Text provided:
################

Let's look at a few functions (specifically, the 32 bit versions where appropriate). I've chosen functions that are feasible to implement in a variety of languages (so don't rely on anything in particular) and are generally considered to be among the state of the art. Firstly, though, we need a way to compare them.

Goals

  • Fast
  • Well distributed output
Let's look at our goals again. How can we judge them?

Fast

Fast is easy. CPU time pretty much tells us that.

Distribution

We can look at collisions. So let's talk about inputs.

Input: words

A
a
aa
aal
aalii
aam
Aani
aardvark
This is the OS X /usr/share/dict/words. This is a good test for collisions, and an interesting one for performance with lots of varied, short inputs.

Input: numbers

0
1
2
3
4
5
6
7
This is a file of numbers from 0 to 235885 (the same size as the words input). Again, this is really interesting for collisions: a less varied input.

Input: Holmes

The complete Sherlock Holmes canon, with each adventure or novel as a separate input. This is a good performance test for larger (40k-200k) inputs. (Less likely for hashtable keys, but likely for "have I seen this" cases.) What we'll see is that some algorithms are better optimised for larger inputs than others.

FNV-1a

Since we've already looked at FNV-1a in some detail, let's look at some results for it.

FNV-1a

Corpus CPU time (ms) Collisions Numbers 55.40 0 Words 68.12 5 (0.002%) Holmes 3.13 0 There are collisions in the word corpus. This isn't really unexpected: we're only getting 32 bit values, and given the birthday paradox, there's a greater than 75% chance of a collision for a naïve hash function with more than 200000 inputs.

FNV-1a

Another way to visualise the distribution besides just the number of collisions is to map it out. I've shamelessly stolen this approach from Ian Boyd, who wrote a seminal StackExchange essay on hashing functions three years ago.

White dots indicate unused values within the output.

Basically, you want this to look like noise. FNV-1a is pretty good on this count.

CRC32

Another classic algorithm is CRC32, which dates from 1961. It's another byte-wise algorithm.

CRC32

static const uint32_t crc32tab[256] = { /* ... */ };

uint32_t crc32(const char *data, size_t len) {
  uint32_t crc = 0xffffffff;
  const char *ptr;

  for (ptr = data; ptr < (data + len); ptr++) {
    crc = (crc >> 8) ^ crc32tab[(crc ^ (*ptr)) & 0xff];
  }

  return crc;
}
CRC is interesting because it uses very basic primitives, but combines them with a lookup table that is used for extra mixing. The mathematics are interesting: in effect, we're doing a binary long division with a polynomial, since message * CRC is used as the check.

################

Task to carry out:
Carry the hash function article forward, starting right after its last sentence about CRC and binary long division with a polynomial. The items have no connection to the hash function article.

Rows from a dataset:

################

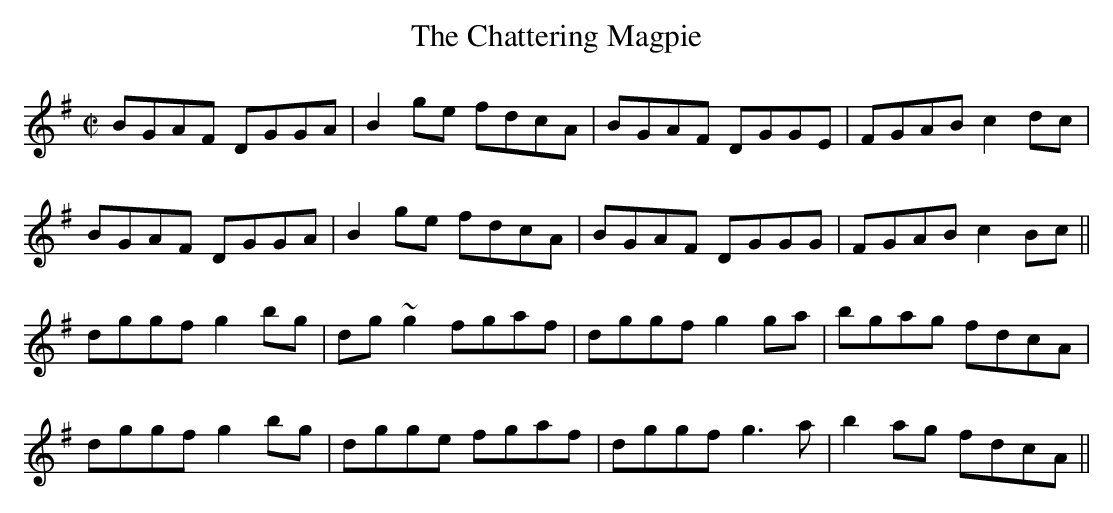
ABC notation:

X:1
T:Chattering Magpie, The
M:C|
K:G
BGAF DGGA|B2ge fdcA|BGAF DGGE|FGAB c2dc|
BGAF DGGA|B2ge fdcA|BGAF DGGG|FGAB c2Bc||
dggf g2bg|dg~g2 fgaf|dggf g2ga|bgag fdcA|
dggf g2bg|dgge fgaf|dggf g3a|b2ag fdcA||
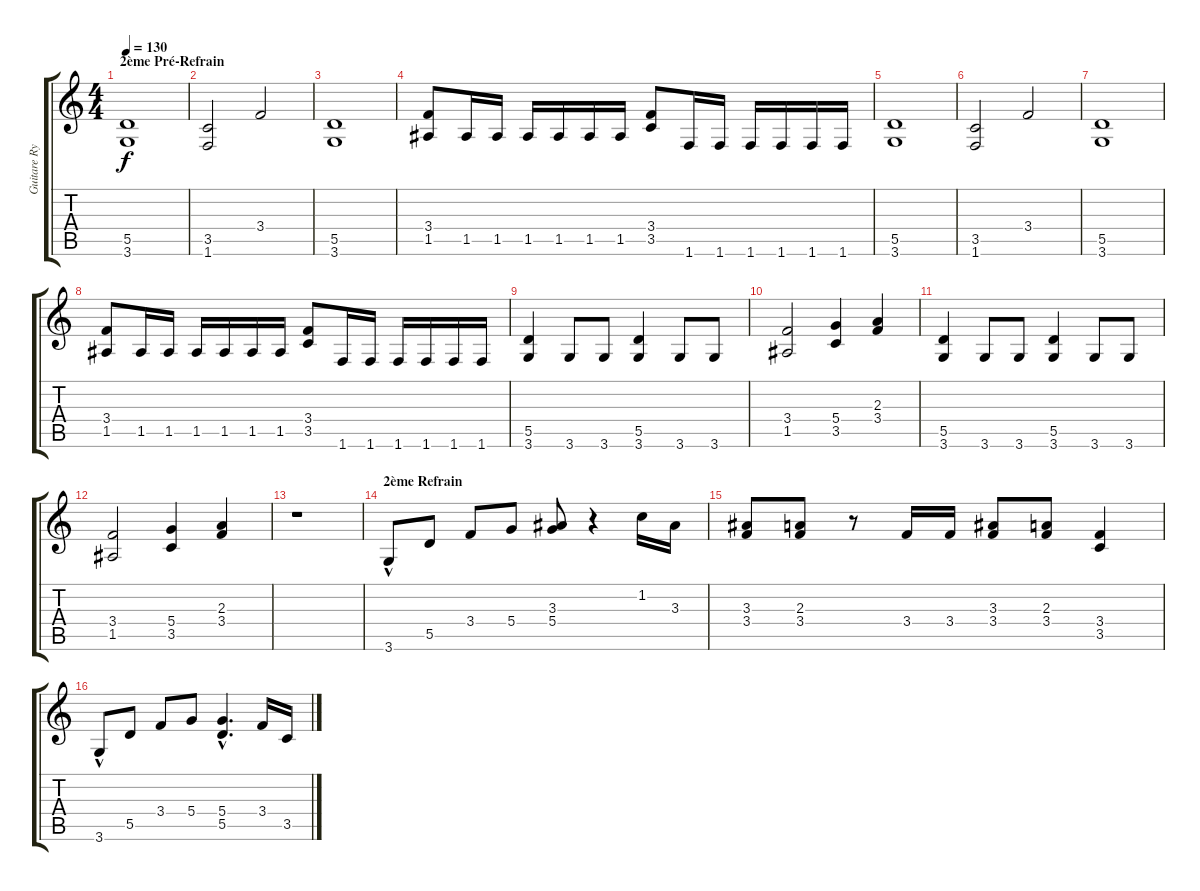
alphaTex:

\track ("Guitare Rythmique de Hell's On The Speed" "Guitare Ry") {instrument overdrivenguitar}
\staff {score tabs}
\tuning (E4 B3 G3 D3 A2 E2) {hide}
\ts (4 4)
\section ("" "2ème Pré-Refrain")
\tempo 130
\clef g2
\ks c
(5.5 3.6).1{dy f} |
(3.5 1.6).2 3.4.2 |
(5.5 3.6).1 |
(3.4 1.5).8 1.5.16 1.5.16 1.5.16 1.5.16 1.5.16 1.5.16 (3.4 3.5).8 1.6.16 1.6.16 1.6.16 1.6.16 1.6.16 1.6.16 |
(5.5 3.6).1 |
(3.5 1.6).2 3.4.2 |
(5.5 3.6).1 |
(3.4 1.5).8 1.5.16 1.5.16 1.5.16 1.5.16 1.5.16 1.5.16 (3.4 3.5).8 1.6.16 1.6.16 1.6.16 1.6.16 1.6.16 1.6.16 |
(5.5 3.6).4 3.6.8 3.6.8 (5.5 3.6).4 3.6.8 3.6.8 |
(3.4 1.5).2 (5.4 3.5).4 (2.3 3.4).4 |
(5.5 3.6).4 3.6.8 3.6.8 (5.5 3.6).4 3.6.8 3.6.8 |
(3.4 1.5).2 (5.4 3.5).4 (2.3 3.4).4 |
r.1 |
\section ("" "2ème Refrain")
3.6{hac}.8 5.5.8 3.4.8 5.4.8 (3.3 5.4).8 r.4 1.2.16 3.3.16 |
(3.3 3.4).8 (2.3 3.4).8 r.8 3.4.16 3.4.16 (3.3 3.4).8 (2.3 3.4).8 (3.4 3.5).4 |
3.6{hac}.8 5.5.8 3.4.8 5.4.8 (5.4{hac} 5.5{hac}).4{d} 3.4.16 3.5.16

################

Response to the exercise:
CRC32

Corpus CPU time (ms) % FNV-1a Collisions Numbers 61.42 111% 0 Words 76.82 113% 8 (0.003%) Holmes 6.23 199% 0 It's a bit slower than FNV-1a, but it's still pretty good for a byte-wise algorithm.

CRC32

You can see some clumping in here. This is because of the lookup table: values will tend towards certain buckets.

MurmurHash3

MurmurHash3 is another relatively simple to implement hashing function. As the name implies, it's the third revision of a function designed by Austin Appleby. The name is inspired by two basic operations: MUltiply and Rotate.

MurmurHash3

uint32_t murmurhash3_32(const char *data, size_t len, uint32_t seed) {
  static const uint32_t c1 = 0xcc9e2d51;
  static const uint32_t c2 = 0x1b873593;
  static const uint32_t r1 = 15;
  static const uint32_t r2 = 13;
  static const uint32_t m = 5;
  static const uint32_t n = 0xe6546b64;

  uint32_t hash = seed;

  const int nblocks = len / 4;
  const uint32_t *blocks = (const uint32_t *) data;
  for (int i = 0; i < nblocks; i++) {
    uint32_t k = blocks[i];
    k *= c1;
    k = (k << r1) | (k >> (32 - r1));
    k *= c2;

    hash ^= k;
    hash = ((hash << r2) | (hash >> (32 - r2))) * m + n;
  }

  const uint8_t *tail = (const uint8_t *) (data + nblocks * 4);
  uint32_t k1 = 0;

  switch (len & 3) {
  case 3:
    k1 ^= tail[2] << 16;
  case 2:
    k1 ^= tail[1] << 8;
  case 1:
    k1 ^= tail[0];

    k1 *= c1;
    k1 = (k1 << r1) | (k1 >> (32 - r1));
    k1 *= c2;
    hash ^= k1;
  }

  hash ^= len;
  hash ^= (hash >> 16);
  hash *= 0x85ebca6b;
  hash ^= (hash >> 13);
  hash *= 0xc2b2ae35;
  hash ^= (hash >> 16);

  return hash;
}
Yikes! It's not that bad, though. Let's break it down: this is typical of a more modern hash function.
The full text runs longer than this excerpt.